Findings as to Causes and Contributing Factors

  1. Galling on the engine cooling fan taper-fit joint within the previous few hours of flight operations introduced vibration to the belt-drive system, which in turn caused the misalignment of the belts within the sheave grooves and led to two vee-belts running off the sheaves in flight.

  2. The sudden loss of vee-belt tension caused the remaining two vee-belts on the driving sheave to slip, leading to a rapid loss of main rotor rpm. This, in turn, prevented the pilot from avoiding the trees and led to a collision with the terrain and the destruction of the helicopter.

Findings as to Risk

  1. The engine cooling fan taper-fit shaft and socket joint is subject to galling damage, which imparts vibration to the vee-belts and sheaves, a known factor in vee-belt failure, misalignment and loss.

  2. The wear found in the exhaust valve guides for cylinder numbers 3 and 5 was excessive for their time in service and indicated a deviation from manufacturing quality control.

This report concludes the Transportation Safety Board's investigation into this occurrence. Consequently, the Board authorized the release of this report on 30 September 2005.

1. All times are mountain standard time (Coordinated Universal Time minus seven hours).

2. METAR - aviation routine weather report.

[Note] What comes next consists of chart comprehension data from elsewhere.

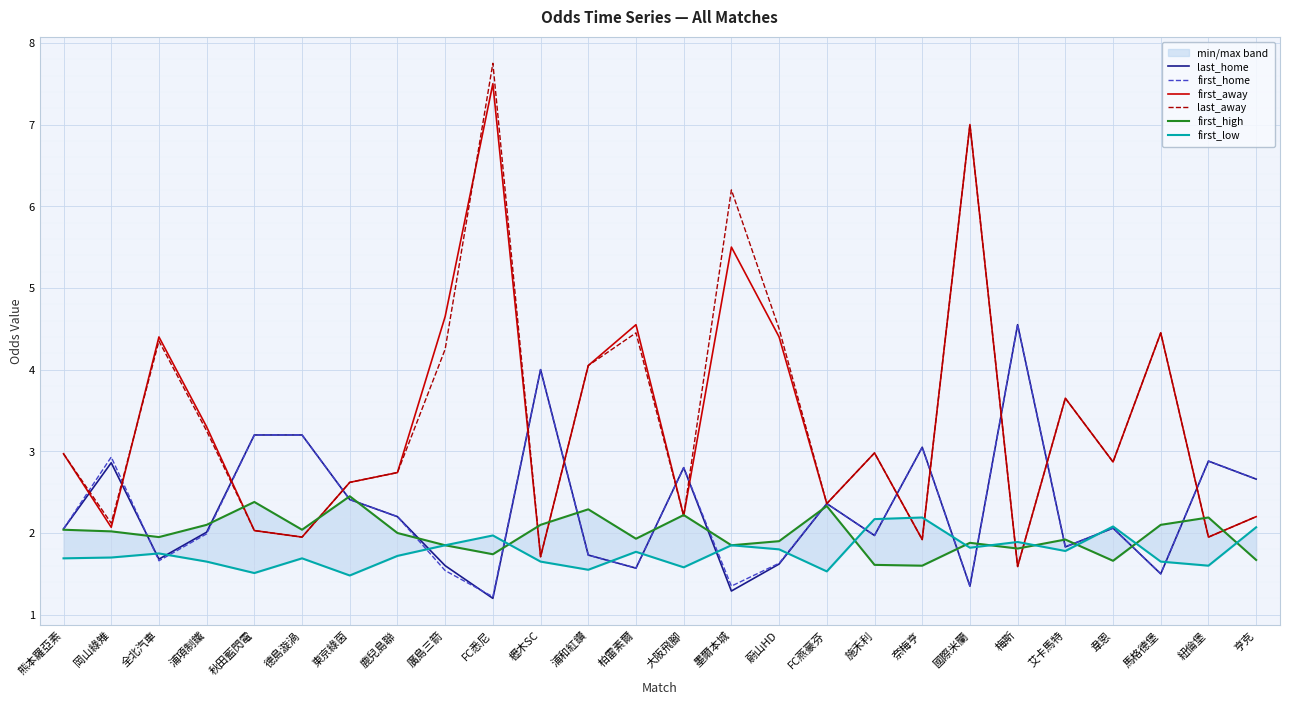

At which category is the sum across all series the highest?

FC悉尼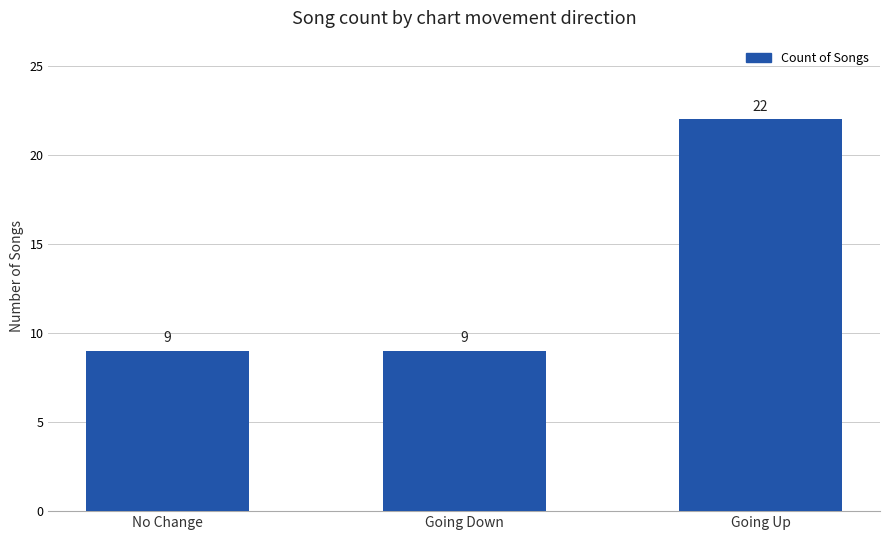

What is the ratio of the value at Going Up to the value at Going Down?

2.4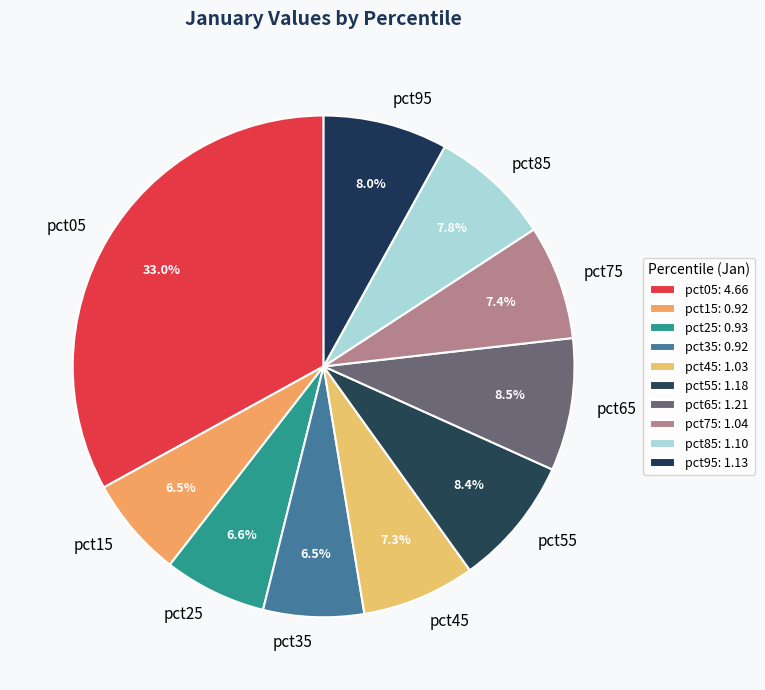

How many slices are in this pie chart?

10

3 The actuator is not designed nor intended to compensate for broken vee-belts.

4. "Spalling" is a type of fatigue cracking caused by very high compressive stresses.

5. R44 Accident Investigation (Australia) revealed belt loss and engine overspeed. Australian Transportation Safety Board (ATSB) 199905646.

6. Transport Canada Service Difficulty Reporting database, and National Transportation Safety Board/Federal Aviation Administration (U.S.) and ATSB files.

7 "Galling" is the pitting or marring of a finished surface, especially a bearing surface, because of fretting (the rubbing together of solid surfaces).

8. Heavy Duty V-Belt Drive Design Manual. Denver: The Gates Rubber Company, 1999.